The CA-15.3 assay was performed by the BRAHMS Kryptor Plus compact controller using TRACE (Time-Resolved Amplified Cryptate Emission) technology. CA-15.3 was considered elevated when it was above the normal upper limit (35 U/mL).

PAM50 subtype determination

A minimum of ∼125 ng of total RNA from formalin-fixed paraffin embedded tumor samples was used to measure the expression of the 50 PAM50 subtype predictor genes and 5 housekeeping genes using the nCounter platform (Nanostring Technologies, Seattle, USA).

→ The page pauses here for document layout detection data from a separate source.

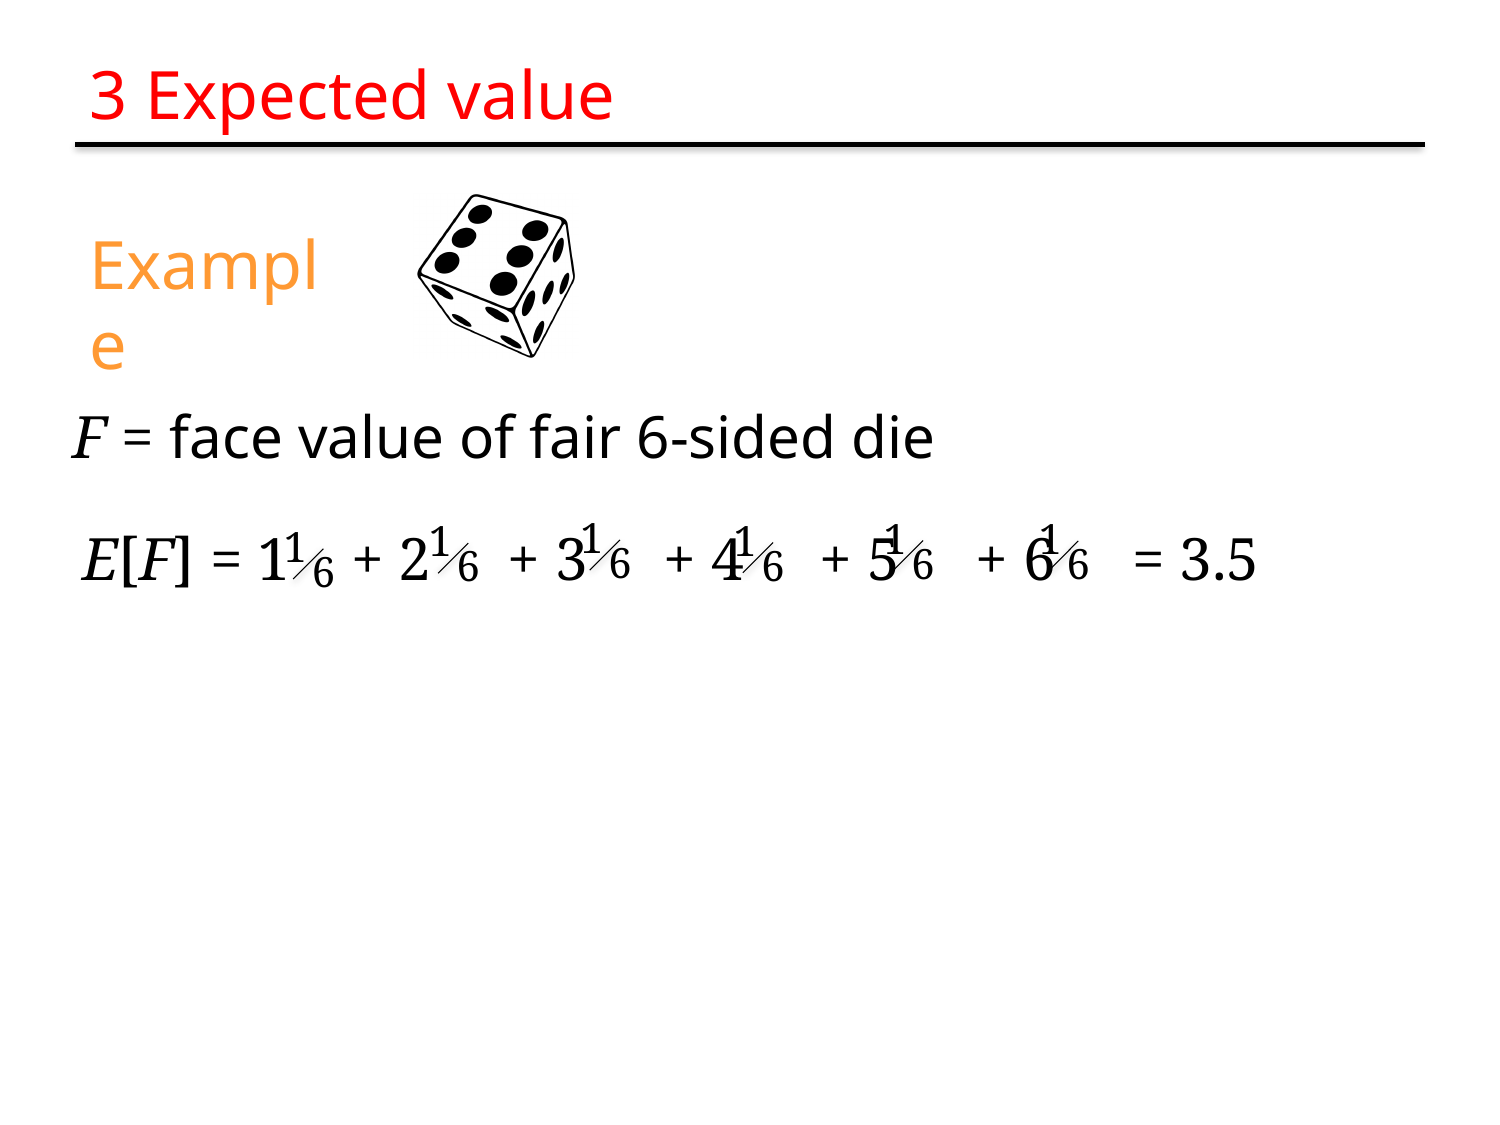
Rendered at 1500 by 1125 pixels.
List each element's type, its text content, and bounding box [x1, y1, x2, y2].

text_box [67, 504, 1426, 605]
title 3 Expected value [75, 45, 1425, 145]
picture [413, 193, 579, 359]
text_box Example [75, 215, 372, 390]
text_box F = face value of fair 6-sided die [57, 392, 950, 478]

Response evaluation by image

CT scan and bone scintigraphy were performed as per standard practice. RECIST 1.1 was used to evaluate tumor responses.

Statistical analysis

The primary objective was to evaluate the association of ctDNA dynamics from baseline to C2D1 and PFS. PFS was defined as the time from initiation of treatment until progression or death. Univariate and multivariate Cox proportional hazard regression analysis was used to investigate the association of each variable with PFS. VAF changes between timepoints were calculated with Wilcoxon Rank Sum Test. The significance level was set to a 2-sided alpha of 0.05. p-value was calculated with Wilcoxon Rank Sum Test. All analyses were performed with R code 3.6.

Reporting summary

Further information on research design is available in the Nature Research Reporting Summary linked to this article.